## Your assignment
Quote the entries below from the line with "82,313 | 83,137 |" through the line with "302,382 | 305,406 |", both ends included, and only those lines.

● ● ● ● ● ● ●

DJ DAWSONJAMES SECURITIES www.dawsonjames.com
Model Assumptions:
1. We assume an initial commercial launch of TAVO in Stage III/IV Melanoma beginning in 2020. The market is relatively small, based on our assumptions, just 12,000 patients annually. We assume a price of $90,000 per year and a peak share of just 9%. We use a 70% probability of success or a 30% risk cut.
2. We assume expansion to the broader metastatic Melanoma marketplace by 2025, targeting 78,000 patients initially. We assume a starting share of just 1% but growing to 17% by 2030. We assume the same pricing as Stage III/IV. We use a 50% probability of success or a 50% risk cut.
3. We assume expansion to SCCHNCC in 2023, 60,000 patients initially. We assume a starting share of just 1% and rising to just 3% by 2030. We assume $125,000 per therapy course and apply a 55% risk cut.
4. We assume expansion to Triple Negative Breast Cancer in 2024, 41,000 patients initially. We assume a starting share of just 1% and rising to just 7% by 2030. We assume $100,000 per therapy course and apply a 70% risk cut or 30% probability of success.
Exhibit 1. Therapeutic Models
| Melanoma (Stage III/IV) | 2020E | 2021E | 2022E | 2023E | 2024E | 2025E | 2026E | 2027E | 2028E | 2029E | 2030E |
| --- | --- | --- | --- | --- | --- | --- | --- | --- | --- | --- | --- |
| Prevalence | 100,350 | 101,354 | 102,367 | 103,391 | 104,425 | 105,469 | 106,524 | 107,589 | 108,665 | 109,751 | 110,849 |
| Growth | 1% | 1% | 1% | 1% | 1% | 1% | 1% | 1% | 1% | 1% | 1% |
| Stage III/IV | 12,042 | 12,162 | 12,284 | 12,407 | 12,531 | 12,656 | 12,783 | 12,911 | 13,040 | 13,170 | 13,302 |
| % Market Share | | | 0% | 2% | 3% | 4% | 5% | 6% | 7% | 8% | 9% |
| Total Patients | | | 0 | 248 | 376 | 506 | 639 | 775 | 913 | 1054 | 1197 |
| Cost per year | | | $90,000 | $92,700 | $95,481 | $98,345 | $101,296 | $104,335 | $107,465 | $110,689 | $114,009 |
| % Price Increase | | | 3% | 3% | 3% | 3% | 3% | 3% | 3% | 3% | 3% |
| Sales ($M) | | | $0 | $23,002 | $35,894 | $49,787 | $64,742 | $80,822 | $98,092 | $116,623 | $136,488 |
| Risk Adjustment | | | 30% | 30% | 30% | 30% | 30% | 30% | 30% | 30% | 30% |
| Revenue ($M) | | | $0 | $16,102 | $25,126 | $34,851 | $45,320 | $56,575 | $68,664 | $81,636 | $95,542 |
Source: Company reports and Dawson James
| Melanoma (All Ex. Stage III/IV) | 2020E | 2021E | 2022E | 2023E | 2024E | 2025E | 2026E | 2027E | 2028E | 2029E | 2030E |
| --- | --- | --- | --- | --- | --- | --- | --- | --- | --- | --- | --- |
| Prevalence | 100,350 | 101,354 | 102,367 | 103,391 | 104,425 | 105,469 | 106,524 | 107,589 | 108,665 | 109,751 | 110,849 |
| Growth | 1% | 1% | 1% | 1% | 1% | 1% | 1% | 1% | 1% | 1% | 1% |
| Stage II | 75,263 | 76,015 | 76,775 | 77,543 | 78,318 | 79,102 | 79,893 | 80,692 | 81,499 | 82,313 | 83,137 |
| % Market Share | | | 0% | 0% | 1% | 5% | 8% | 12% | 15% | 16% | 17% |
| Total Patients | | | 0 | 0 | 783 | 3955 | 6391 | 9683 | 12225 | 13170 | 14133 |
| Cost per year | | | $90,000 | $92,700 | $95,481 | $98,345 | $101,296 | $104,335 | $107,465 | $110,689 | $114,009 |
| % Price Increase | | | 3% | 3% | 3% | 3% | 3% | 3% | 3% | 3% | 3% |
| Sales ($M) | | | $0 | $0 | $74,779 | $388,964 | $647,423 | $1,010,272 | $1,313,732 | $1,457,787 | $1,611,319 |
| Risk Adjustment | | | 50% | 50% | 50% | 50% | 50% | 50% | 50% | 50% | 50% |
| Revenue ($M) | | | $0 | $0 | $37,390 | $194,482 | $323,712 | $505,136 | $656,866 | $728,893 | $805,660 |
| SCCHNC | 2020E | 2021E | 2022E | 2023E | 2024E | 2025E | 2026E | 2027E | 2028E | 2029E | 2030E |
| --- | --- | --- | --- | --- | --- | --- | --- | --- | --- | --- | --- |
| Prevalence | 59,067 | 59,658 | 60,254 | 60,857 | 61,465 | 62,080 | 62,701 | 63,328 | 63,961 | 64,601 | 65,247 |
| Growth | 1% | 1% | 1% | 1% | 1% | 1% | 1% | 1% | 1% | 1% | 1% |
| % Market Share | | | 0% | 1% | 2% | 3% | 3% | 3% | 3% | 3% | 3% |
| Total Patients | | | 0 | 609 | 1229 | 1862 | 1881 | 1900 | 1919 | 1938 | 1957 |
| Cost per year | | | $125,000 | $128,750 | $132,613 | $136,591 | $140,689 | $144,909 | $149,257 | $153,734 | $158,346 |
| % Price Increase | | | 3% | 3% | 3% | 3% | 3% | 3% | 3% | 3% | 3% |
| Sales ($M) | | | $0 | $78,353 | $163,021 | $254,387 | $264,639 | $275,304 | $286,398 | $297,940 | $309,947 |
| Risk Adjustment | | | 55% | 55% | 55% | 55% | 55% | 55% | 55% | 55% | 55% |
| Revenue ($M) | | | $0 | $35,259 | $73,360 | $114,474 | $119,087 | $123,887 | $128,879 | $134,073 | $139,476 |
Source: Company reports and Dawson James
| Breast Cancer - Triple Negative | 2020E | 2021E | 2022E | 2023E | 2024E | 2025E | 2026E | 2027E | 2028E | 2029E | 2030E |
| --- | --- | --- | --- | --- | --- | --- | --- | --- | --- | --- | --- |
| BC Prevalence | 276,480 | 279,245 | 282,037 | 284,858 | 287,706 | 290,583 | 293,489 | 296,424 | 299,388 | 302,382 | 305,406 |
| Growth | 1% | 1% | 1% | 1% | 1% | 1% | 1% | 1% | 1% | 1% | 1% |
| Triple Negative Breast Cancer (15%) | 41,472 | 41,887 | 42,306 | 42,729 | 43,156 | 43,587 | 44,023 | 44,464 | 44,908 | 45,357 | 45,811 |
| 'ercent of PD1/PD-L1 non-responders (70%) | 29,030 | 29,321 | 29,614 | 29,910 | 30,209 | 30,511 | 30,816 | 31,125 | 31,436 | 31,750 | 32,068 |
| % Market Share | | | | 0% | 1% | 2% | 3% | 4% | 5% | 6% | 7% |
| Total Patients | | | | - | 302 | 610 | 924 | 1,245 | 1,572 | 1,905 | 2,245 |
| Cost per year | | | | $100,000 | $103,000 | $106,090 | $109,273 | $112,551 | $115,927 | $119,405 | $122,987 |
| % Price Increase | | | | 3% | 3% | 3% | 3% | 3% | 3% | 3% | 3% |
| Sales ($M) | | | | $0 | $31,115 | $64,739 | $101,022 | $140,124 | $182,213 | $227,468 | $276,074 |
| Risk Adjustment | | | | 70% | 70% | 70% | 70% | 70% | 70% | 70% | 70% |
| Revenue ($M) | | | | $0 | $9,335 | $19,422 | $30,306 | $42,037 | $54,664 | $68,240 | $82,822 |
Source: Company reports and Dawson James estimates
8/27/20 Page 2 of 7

● ● ● ● ● ● ●

## Solution
| Stage II | 75,263 | 76,015 | 76,775 | 77,543 | 78,318 | 79,102 | 79,893 | 80,692 | 81,499 | 82,313 | 83,137 |
| % Market Share | | | 0% | 0% | 1% | 5% | 8% | 12% | 15% | 16% | 17% |
| Total Patients | | | 0 | 0 | 783 | 3955 | 6391 | 9683 | 12225 | 13170 | 14133 |
| Cost per year | | | $90,000 | $92,700 | $95,481 | $98,345 | $101,296 | $104,335 | $107,465 | $110,689 | $114,009 |
| % Price Increase | | | 3% | 3% | 3% | 3% | 3% | 3% | 3% | 3% | 3% |
| Sales ($M) | | | $0 | $0 | $74,779 | $388,964 | $647,423 | $1,010,272 | $1,313,732 | $1,457,787 | $1,611,319 |
| Risk Adjustment | | | 50% | 50% | 50% | 50% | 50% | 50% | 50% | 50% | 50% |
| Revenue ($M) | | | $0 | $0 | $37,390 | $194,482 | $323,712 | $505,136 | $656,866 | $728,893 | $805,660 |
| SCCHNC | 2020E | 2021E | 2022E | 2023E | 2024E | 2025E | 2026E | 2027E | 2028E | 2029E | 2030E |
| --- | --- | --- | --- | --- | --- | --- | --- | --- | --- | --- | --- |
| Prevalence | 59,067 | 59,658 | 60,254 | 60,857 | 61,465 | 62,080 | 62,701 | 63,328 | 63,961 | 64,601 | 65,247 |
| Growth | 1% | 1% | 1% | 1% | 1% | 1% | 1% | 1% | 1% | 1% | 1% |
| % Market Share | | | 0% | 1% | 2% | 3% | 3% | 3% | 3% | 3% | 3% |
| Total Patients | | | 0 | 609 | 1229 | 1862 | 1881 | 1900 | 1919 | 1938 | 1957 |
| Cost per year | | | $125,000 | $128,750 | $132,613 | $136,591 | $140,689 | $144,909 | $149,257 | $153,734 | $158,346 |
| % Price Increase | | | 3% | 3% | 3% | 3% | 3% | 3% | 3% | 3% | 3% |
| Sales ($M) | | | $0 | $78,353 | $163,021 | $254,387 | $264,639 | $275,304 | $286,398 | $297,940 | $309,947 |
| Risk Adjustment | | | 55% | 55% | 55% | 55% | 55% | 55% | 55% | 55% | 55% |
| Revenue ($M) | | | $0 | $35,259 | $73,360 | $114,474 | $119,087 | $123,887 | $128,879 | $134,073 | $139,476 |
Source: Company reports and Dawson James
| Breast Cancer - Triple Negative | 2020E | 2021E | 2022E | 2023E | 2024E | 2025E | 2026E | 2027E | 2028E | 2029E | 2030E |
| --- | --- | --- | --- | --- | --- | --- | --- | --- | --- | --- | --- |
| BC Prevalence | 276,480 | 279,245 | 282,037 | 284,858 | 287,706 | 290,583 | 293,489 | 296,424 | 299,388 | 302,382 | 305,406 |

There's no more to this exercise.